Can Great Bubble Barrier Save Our Ocean Ecosystem?

Can Great Bubble Barrier Save Our Ocean Ecosystem?

You love bubbles, your kids love bubbles, we love bubbles, even SpongeBob and Patrick love bubbles. Everybody loves bubbles. And because everybody loves bubbles, let’s talk about how bubbles can save our environment.

Yes, not only they are fun to watch, bubbles are able to do something significant to the nature too. In this case, we are talking about the Great Bubble Barrier of Amsterdam which works as waste filter in the city’s waterways.

Well, isn’t it going to be fun talking about bubbles, let alone the ones that can save our environment and marine ecosystem? That’s why in this article we are going to tell you how did the project begin, and what more of it that it can offer us.

We Already Know That..

Plastic Waste Environmental Sin Beach Garbage

We already know that the ocean is one very important part of the nature. Moreover, it also plays significant role to our survivability on this planet. Without the ocean, our planet would just be another Mars in this solar system.

DATA LISTING =

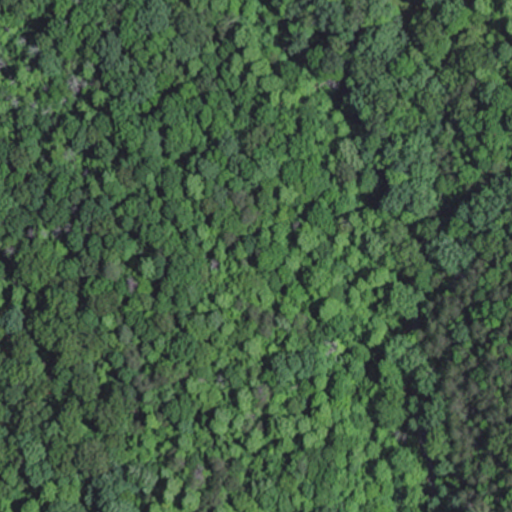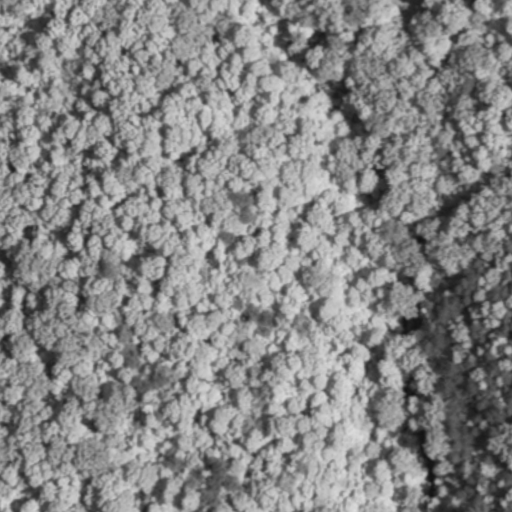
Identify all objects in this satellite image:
road: (424, 250)
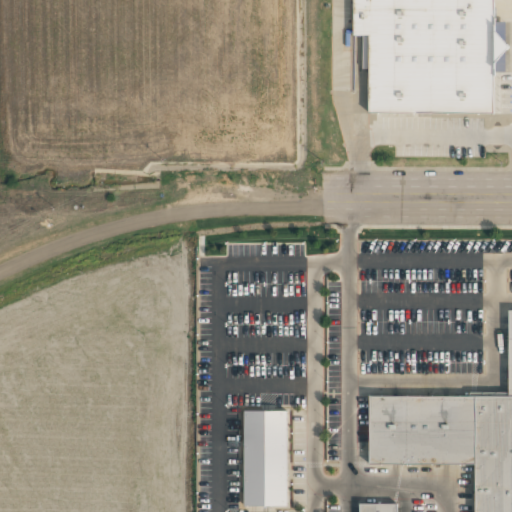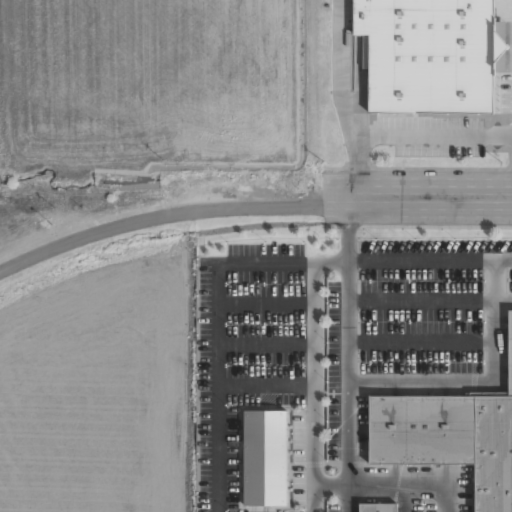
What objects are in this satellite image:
building: (422, 54)
building: (430, 54)
road: (341, 99)
road: (418, 195)
road: (160, 215)
road: (421, 260)
road: (421, 299)
road: (265, 302)
road: (421, 340)
road: (265, 343)
road: (396, 385)
road: (265, 386)
building: (449, 437)
building: (449, 438)
road: (346, 449)
building: (260, 458)
building: (265, 458)
road: (413, 480)
road: (216, 482)
road: (330, 482)
building: (377, 507)
building: (370, 508)
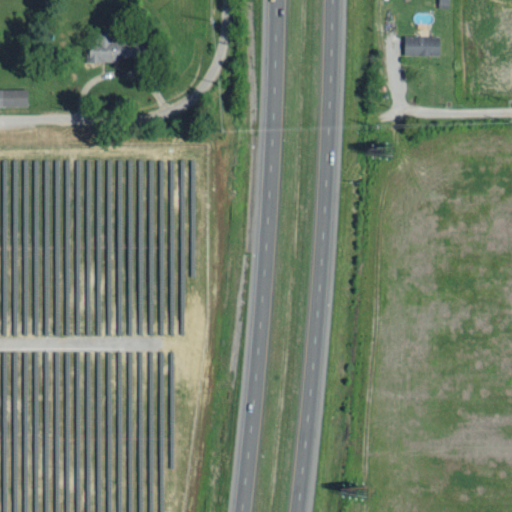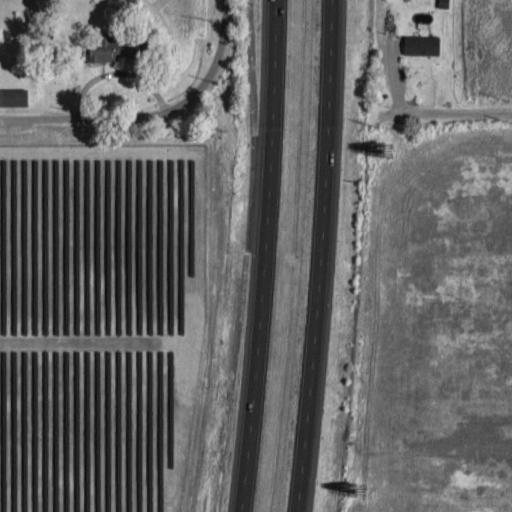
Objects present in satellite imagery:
building: (422, 43)
building: (103, 46)
building: (14, 95)
road: (460, 110)
road: (151, 115)
road: (263, 256)
road: (317, 256)
solar farm: (101, 324)
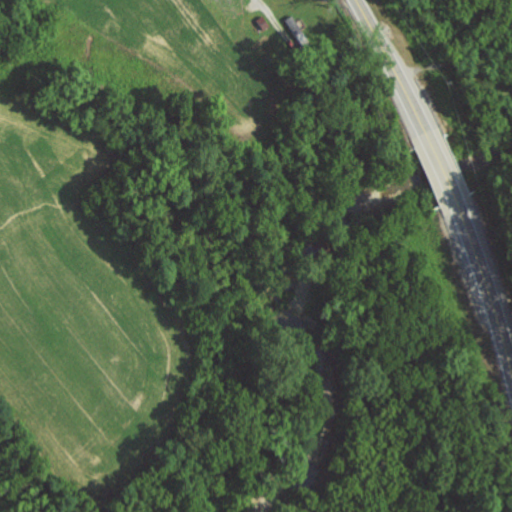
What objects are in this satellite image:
road: (278, 7)
road: (390, 65)
road: (439, 167)
road: (486, 287)
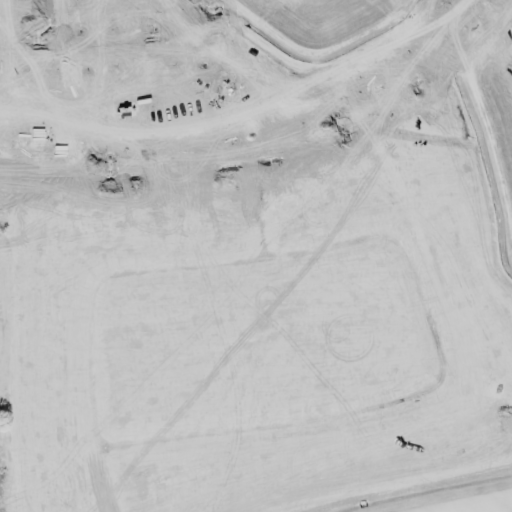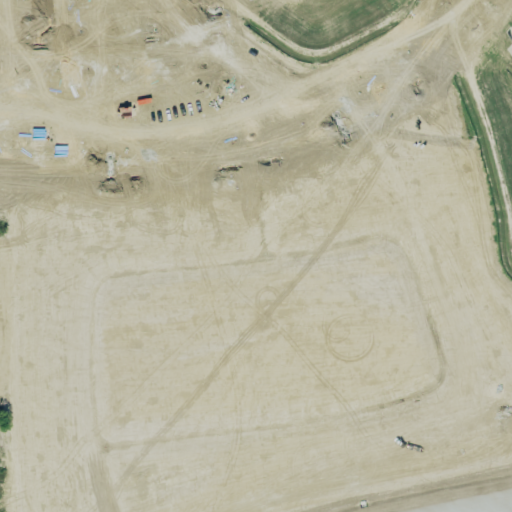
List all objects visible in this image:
road: (79, 53)
road: (260, 148)
road: (259, 205)
road: (247, 260)
road: (425, 309)
road: (93, 394)
road: (277, 425)
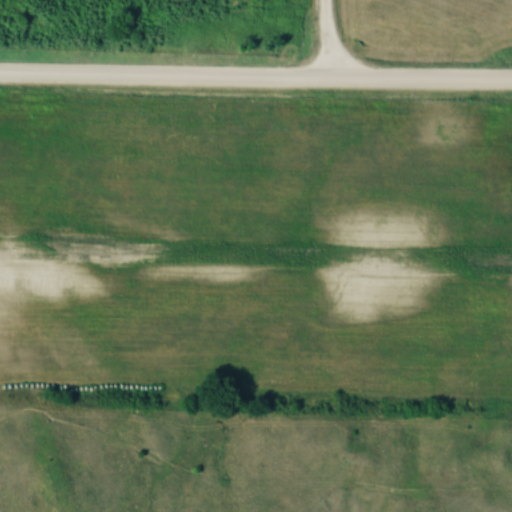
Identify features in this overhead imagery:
road: (323, 42)
road: (255, 83)
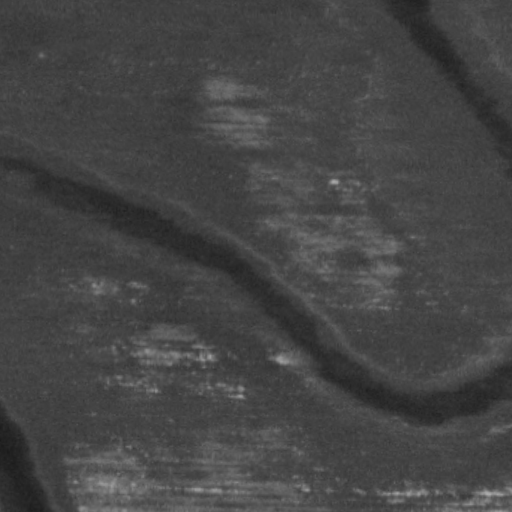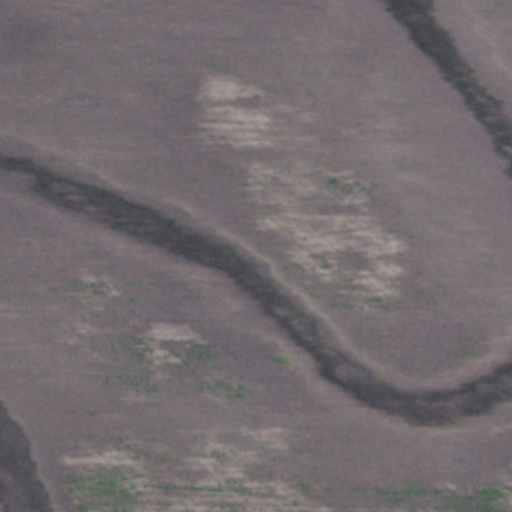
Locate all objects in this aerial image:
crop: (255, 255)
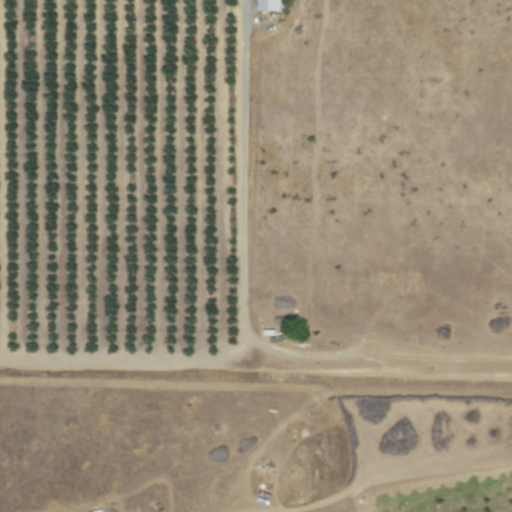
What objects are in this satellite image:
building: (267, 5)
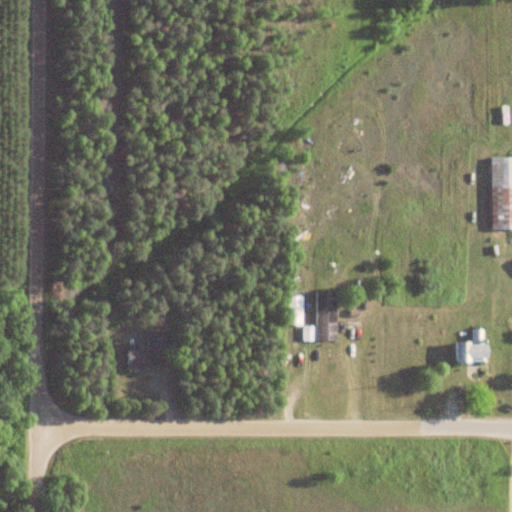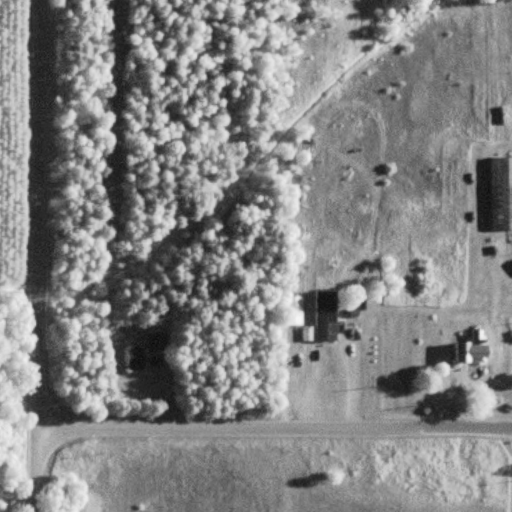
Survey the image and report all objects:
building: (500, 193)
road: (21, 256)
building: (323, 317)
building: (155, 342)
building: (471, 349)
building: (132, 360)
road: (94, 430)
road: (337, 430)
road: (511, 509)
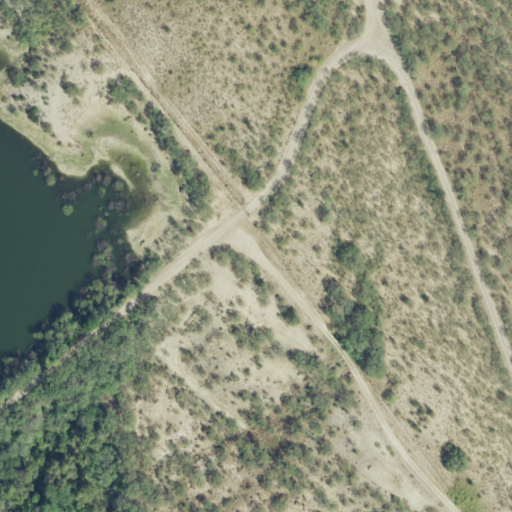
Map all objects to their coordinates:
road: (181, 128)
road: (264, 298)
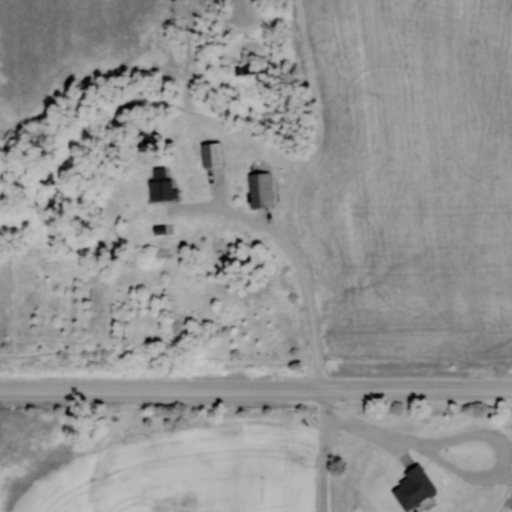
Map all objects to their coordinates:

REQUIRED TASKS =
1 - According to the article on the Great Bubble Barrier, what does the barrier in Amsterdam work as?
2 - Continue the article about the Great Bubble Barrier from the point at which it stops.

IN RESPONSE =
1 - It works as a waste filter in the city's waterways.

2 -
However, our ocean is under dire threat from ecosystem disrupting activities we do such as overfishing and littering. Lesser we knew that experts have calculated that our oceans will be our main source of food by 2050. Yet, we are still not on the right track.

And talking about the most destructive activity to the ocean, we should realize that it is littering the ocean, especially littering it with plastic waste. Decades of plastic production have left us hundreds of years’ worth of plastic waste. Those plastics cannot be processed by nature and require hundreds of years to decompose.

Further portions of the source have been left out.